The other issue is that the independent scene is a lot less accessible for general audiences, as they tend to be more challenging movies. But for a while, there were more mainstream, mid-budget productions where the filmmaking and storytelling still had the challenging nature of the independent scene while being more accessible for audiences. In other words, studios actually took creative risks more frequently. A lot of those movies would get marketed incorrectly or tampered with by the studio, but many times it wouldn’t matter because movies could recoup their costs through DVD releases. In fact, for all movies, DVD releases would be like a second opening run for movies. Obviously, this is not the case now with streaming, which I don’t even understand how the profit structure even works in that model. I don’t think the industry executives understand it either. But the consequence of this is that studios are less willing to take creative risks because if it doesn’t do well in the theater, then the movie is a sunk cost.

The end result is that a lot of movies that people end up seeing are either really small, independent releases with relatively small budgets, or they watch these awful big budget movies that prey on nostalgia because it’s the easiest way to get buzz for an upcoming project. Even great studios like Pixar got relegated to churning out mediocre sequels with a glossy sheen in the last decade, a far cry from the studio that consistently pushed the boundaries of animated storytelling in the 1990s and 2000s.

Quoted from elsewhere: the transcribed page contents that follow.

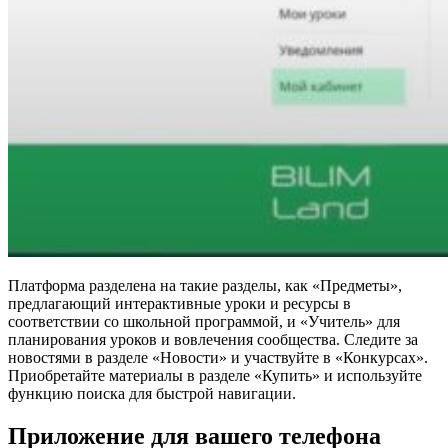
Платформа разделена на такие разделы, как «Предметы»,
предлагающий интерактивные уроки и ресурсы в
соответствии со школьной программой, и «Учитель» для
планирования уроков и вовлечения сообщества. Следите за
новостями в разделе «Новости» и участвуйте в «Конкурсах».
Приобретайте материалы в разделе «Купить» и используйте
функцию поиска для быстрой навигации.
Приложение для вашего телефона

It’s not really hard to make a good sequel, reboot, or remake that still can contain new ideas alongside good filmmaking and storytelling. “Blade Runner 2049” is one of the best movies of the last decade and that’s a sequel to “Blade Runner.” “Spider-Man: No Way Home” is proof that even a big blockbuster in a saturated genre can still excite audiences and give them something new with elements and characters they know and love. But not every movie can be nostalgia bait. “Spider-Man: No Way Home” worked because the nostalgia elements had a purpose in the story. “Blade Runner 2049” worked because the original “Blade Runner” left a great foundation for future movies to explore the themes and ideas it brought up, which the sequel expanded upon in ways that were better than the original while also pushing the boundaries of filmmaking, unlike most big budget movies.

I worry that Hollywood will look at the box office results of a movie like “Blade Runner 2049” (which failed at the box office) and a movie like “Spider-Man: No Way Home” and decide that the nostalgia bait is the easiest way to get people in the seats with no regard as to whether it is important for the story. But to be honest, it does seem like people are getting fed up with Hollywood’s shenanigans, as many of these sequels and remakes were underperforming in the box office even before the pandemic. If Hollywood takes the wrong lesson away from “Spider-Man,” I just hope that audiences continue to vote with their wallets and make it clear that Hollywood needs to stop making unoriginal and uninspired garbage.